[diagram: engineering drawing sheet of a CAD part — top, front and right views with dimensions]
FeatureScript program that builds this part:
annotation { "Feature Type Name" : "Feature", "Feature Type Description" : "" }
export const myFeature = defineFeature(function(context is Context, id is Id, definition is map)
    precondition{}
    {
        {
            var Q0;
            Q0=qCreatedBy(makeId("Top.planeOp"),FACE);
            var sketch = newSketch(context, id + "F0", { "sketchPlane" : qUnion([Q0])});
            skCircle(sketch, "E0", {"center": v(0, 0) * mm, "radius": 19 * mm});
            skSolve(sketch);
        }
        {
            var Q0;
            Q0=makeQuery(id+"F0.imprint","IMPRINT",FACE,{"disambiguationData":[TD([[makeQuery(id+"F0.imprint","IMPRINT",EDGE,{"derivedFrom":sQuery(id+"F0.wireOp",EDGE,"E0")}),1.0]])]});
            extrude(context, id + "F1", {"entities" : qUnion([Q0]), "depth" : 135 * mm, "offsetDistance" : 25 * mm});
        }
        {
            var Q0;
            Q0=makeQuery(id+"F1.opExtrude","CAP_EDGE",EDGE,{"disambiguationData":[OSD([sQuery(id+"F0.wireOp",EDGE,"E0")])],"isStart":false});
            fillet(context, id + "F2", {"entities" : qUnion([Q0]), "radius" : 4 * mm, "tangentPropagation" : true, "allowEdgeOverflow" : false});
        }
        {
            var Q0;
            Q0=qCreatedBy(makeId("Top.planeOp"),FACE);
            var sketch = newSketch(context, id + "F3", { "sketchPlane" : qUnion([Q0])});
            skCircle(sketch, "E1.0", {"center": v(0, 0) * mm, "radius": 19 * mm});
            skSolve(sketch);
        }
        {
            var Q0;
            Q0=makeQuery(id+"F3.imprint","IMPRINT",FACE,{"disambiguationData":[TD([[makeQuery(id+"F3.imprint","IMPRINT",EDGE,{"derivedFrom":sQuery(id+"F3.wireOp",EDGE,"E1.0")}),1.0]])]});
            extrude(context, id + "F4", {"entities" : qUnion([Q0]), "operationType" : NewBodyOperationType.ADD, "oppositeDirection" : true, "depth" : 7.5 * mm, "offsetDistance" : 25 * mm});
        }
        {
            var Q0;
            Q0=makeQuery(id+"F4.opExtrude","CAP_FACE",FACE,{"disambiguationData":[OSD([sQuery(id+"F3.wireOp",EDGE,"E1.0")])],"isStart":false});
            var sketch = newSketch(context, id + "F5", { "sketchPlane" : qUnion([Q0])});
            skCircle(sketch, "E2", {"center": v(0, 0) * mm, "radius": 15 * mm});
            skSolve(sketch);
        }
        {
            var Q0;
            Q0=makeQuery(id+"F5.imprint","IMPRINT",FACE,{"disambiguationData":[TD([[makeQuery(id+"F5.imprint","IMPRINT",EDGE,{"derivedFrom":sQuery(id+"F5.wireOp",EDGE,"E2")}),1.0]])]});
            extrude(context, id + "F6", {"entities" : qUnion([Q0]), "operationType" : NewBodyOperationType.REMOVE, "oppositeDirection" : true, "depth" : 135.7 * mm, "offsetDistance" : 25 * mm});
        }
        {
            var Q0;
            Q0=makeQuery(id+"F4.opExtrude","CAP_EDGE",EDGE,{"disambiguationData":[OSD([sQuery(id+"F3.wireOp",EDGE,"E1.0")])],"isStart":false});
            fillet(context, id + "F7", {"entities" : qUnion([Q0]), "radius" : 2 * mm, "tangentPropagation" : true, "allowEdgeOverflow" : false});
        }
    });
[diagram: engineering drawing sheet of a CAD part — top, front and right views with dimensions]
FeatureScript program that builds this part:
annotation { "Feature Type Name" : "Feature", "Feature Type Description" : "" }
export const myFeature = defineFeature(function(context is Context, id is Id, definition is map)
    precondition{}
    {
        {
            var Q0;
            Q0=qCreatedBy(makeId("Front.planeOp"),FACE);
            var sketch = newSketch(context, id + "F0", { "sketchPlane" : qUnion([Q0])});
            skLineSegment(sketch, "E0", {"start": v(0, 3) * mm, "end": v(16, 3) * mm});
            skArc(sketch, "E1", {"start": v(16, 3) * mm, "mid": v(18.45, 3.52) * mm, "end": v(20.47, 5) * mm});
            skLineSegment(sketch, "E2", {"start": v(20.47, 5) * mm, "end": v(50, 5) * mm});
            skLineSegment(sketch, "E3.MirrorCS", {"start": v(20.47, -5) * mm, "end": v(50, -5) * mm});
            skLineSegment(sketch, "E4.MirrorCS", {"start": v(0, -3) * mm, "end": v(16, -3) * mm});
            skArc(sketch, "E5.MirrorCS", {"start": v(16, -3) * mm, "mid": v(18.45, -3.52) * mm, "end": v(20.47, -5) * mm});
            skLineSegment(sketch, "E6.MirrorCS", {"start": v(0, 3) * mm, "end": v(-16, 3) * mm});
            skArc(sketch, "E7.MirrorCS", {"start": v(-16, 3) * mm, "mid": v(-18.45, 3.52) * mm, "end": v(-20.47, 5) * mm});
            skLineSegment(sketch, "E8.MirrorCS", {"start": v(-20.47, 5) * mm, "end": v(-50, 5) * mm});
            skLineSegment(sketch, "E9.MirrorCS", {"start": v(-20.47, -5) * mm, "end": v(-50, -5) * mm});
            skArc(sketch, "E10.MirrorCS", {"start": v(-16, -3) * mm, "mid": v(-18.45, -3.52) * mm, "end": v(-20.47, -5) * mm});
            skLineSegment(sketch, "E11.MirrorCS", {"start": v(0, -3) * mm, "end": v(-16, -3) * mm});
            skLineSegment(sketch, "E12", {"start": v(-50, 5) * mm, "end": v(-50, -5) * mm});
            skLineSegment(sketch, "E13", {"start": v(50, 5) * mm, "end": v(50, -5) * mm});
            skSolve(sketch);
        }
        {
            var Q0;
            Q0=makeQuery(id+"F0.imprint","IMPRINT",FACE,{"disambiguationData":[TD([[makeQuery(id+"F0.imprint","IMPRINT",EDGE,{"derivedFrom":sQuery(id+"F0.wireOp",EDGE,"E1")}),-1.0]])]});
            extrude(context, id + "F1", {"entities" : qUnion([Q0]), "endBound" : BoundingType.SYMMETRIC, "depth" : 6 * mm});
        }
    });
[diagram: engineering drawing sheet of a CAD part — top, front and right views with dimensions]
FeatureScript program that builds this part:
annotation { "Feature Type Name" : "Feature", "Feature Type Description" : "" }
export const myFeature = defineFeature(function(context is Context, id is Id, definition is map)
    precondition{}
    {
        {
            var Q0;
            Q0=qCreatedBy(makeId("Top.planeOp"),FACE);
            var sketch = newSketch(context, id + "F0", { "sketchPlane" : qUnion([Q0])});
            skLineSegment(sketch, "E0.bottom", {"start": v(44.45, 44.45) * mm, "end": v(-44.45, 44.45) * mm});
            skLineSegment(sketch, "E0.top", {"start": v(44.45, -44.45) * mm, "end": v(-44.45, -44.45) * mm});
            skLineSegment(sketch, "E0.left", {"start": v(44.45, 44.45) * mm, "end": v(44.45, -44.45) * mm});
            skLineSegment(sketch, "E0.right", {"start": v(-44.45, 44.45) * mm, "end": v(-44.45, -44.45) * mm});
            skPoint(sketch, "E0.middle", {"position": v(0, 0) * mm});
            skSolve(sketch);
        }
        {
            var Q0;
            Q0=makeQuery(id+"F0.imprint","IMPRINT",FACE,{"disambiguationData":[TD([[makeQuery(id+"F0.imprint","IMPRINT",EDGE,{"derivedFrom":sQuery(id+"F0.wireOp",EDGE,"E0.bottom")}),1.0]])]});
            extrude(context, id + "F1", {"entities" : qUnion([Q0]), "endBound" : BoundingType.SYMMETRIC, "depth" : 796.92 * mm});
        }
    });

════

Written request
Tally the lines in the material above that contain the string "BoundingType", and give only that number.

Answer to this problem
2